Arts Listings

Actors Ensemble Takes on ‘Devil’s Disciple’

By KEN BULLOCK Special to the Planet
Friday April 21, 2006

The Devil’s Disciple, Bernard Shaw’s comedy set during the Revolutionary War—and now onstage at Live Oak Theatre in an Actors Ensemble production—is a humorous collision between costume drama, comedy of manners and a problem play: Shaw’s peculiar formula. 

It follows out the line of deliberate statements of apostasy by the self-proclaimed “Devil’s Disciple,” one Dick Dudgeon (Josh Lenn), and his seemingly Non-Euclidean parallel actions that never quite intersect with the blackened self-impression which he carefully presents to puritanical Websterbridge, New Hampshire, in 1777. The plot involves his family, the local Presbyterian minister (Jim Colgan) and his pretty young wife (Nancy Bower) and the occupying forces of His Majesty’s Army. Dick’s brother Christy (Christopher Fabbro) rankles against their mother’s (Dory Ehrlich) pious sternness—“least said is soonest mended”—as they await the arrival of minister and attorney (David Cohen) to hear the reading of old Dudgeon’s will. They also learn that his brother was just hanged by the British as a rebel in nearby Springtown.  

Mrs. Dudgeon is deadset against her eldest: “I am Richard’s mother. If I am against him, who has any right to be for him?” and acidly tells the minister he lost influence over her when he married a young thing. Dick high-handedly waltzes in and claims his lion’s-share of family estate. ”Because, sir,” as the lawyer declares, “the courts will sustain the claims of a man, and that the eldest son, against the claims of any woman.” 

But Mrs. Dudgeon isn’t having anything of primogeniture; she stalks out of the house her late husband intended them to live in together as a family, with Prodigal Son Dick providing for them and acting “as a good friend to my old horse, Jim.” 

Only his young cousin Essie (Lily Cantor), “that sinful child” who slept when her father “was just in the grave,” asks to stay with him in the family home. Dick sticks it to the townfolk who have come to hear the reading, telling them with delight to their faces what they only discuss behind each other’s back. 

Actors’ Ensemble, with David Stein directing, essays its way through this welter of tartly hilarious contradiction. And it succeeds at the point many community theater productions of Shaw conk out. 

There’s a somewhat rough start in act one, with diction and dynamics often out of kilter—enlivened by some juice from Cohen and Lenn, though Dick’s swagger gets a bit pose-y and his glibness a bit too contemporary in manner. Act two begins to get in step, and the third act, the most suave of Shavian comedy in the play, hits its stride with the excellent repartee of Kyle Nash as mannered Major Swindon, dismissive of the efficacy of the colonials who have started to surround them, and splendid Tom Reilly as “Gentlemanly Johnny.” 

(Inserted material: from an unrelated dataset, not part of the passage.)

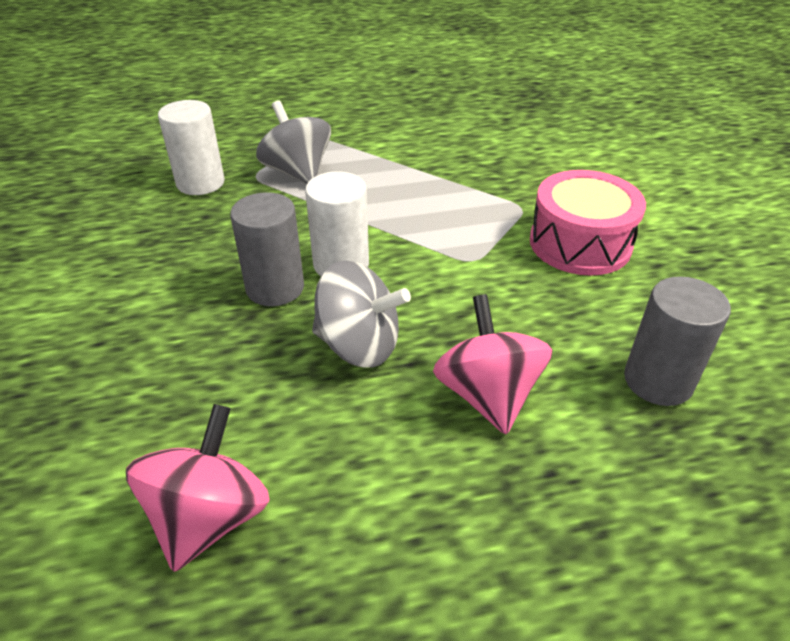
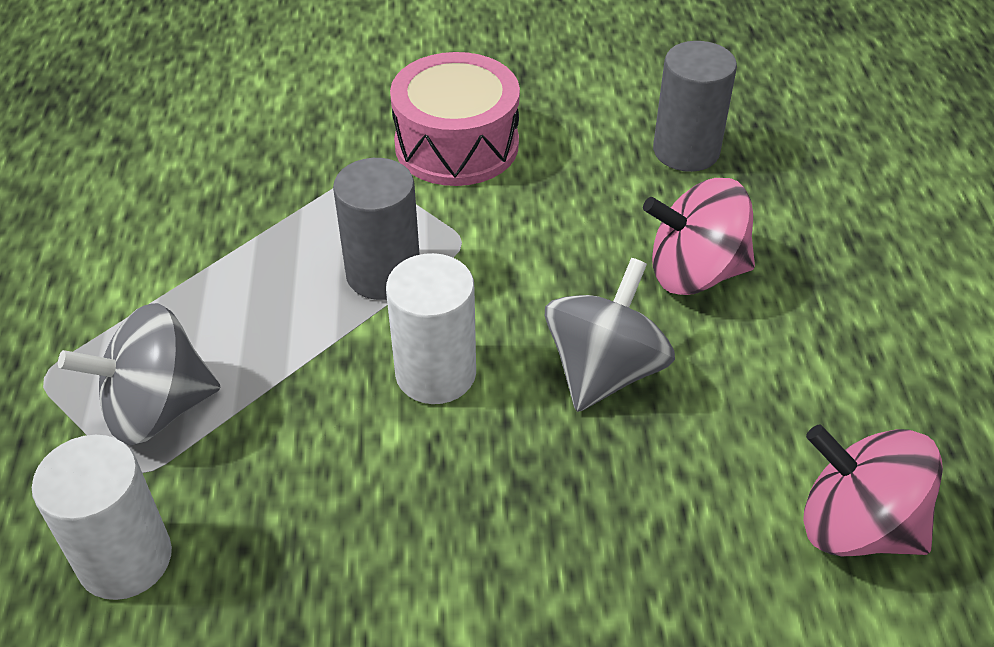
camera: 80 degrees left, 5 degrees up
grey cylinder [230,192,304,306] -> grey cylinder moved to [333,158,420,300]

They insist on all behaving like gentleman throughout kangaroo court and hanging, though Johnny speaks of incompetence and red tape as the real enemies, in London, and remarks to stilted Maj. Swindon, “Your friend the British soldier can stand up to anything—except the British War Office!” 

The final scenes veer between drama and farce: with the rope around his neck, Dick’s confronted with a High Church priest ( Cohen again) he hasn’t asked for, and lashes out at his pious reading of scripture with “Thou shalt not kill”—to which the priest snaps back: “Now what do you want me to do with that?” 

But another substitution takes place: “In the hour of trial, a man finds his true profession.” 

Just as the man of God turned out to be the revolutionary, Dick, in the midst of yet further reversals, discovers his true calling is rather different from the position espoused in his fluent and frequent freethinking rhetoric. 

Dick Dudgeon’s that unique character, the Shavian hero, a figure that perhaps led Bertolt Brecht in his search for a political and epic theater to investigate what Walter Benjamin called “the untragic hero,” a creature of the contradictions of his peculiar predicament in the conditions that bred him. 

Shaw’s comedy is always conditional, yet has the gleam in the eye of the actor who steps out of the scene for an instant, pointing back to it with humor, saying, “Can you believe this?”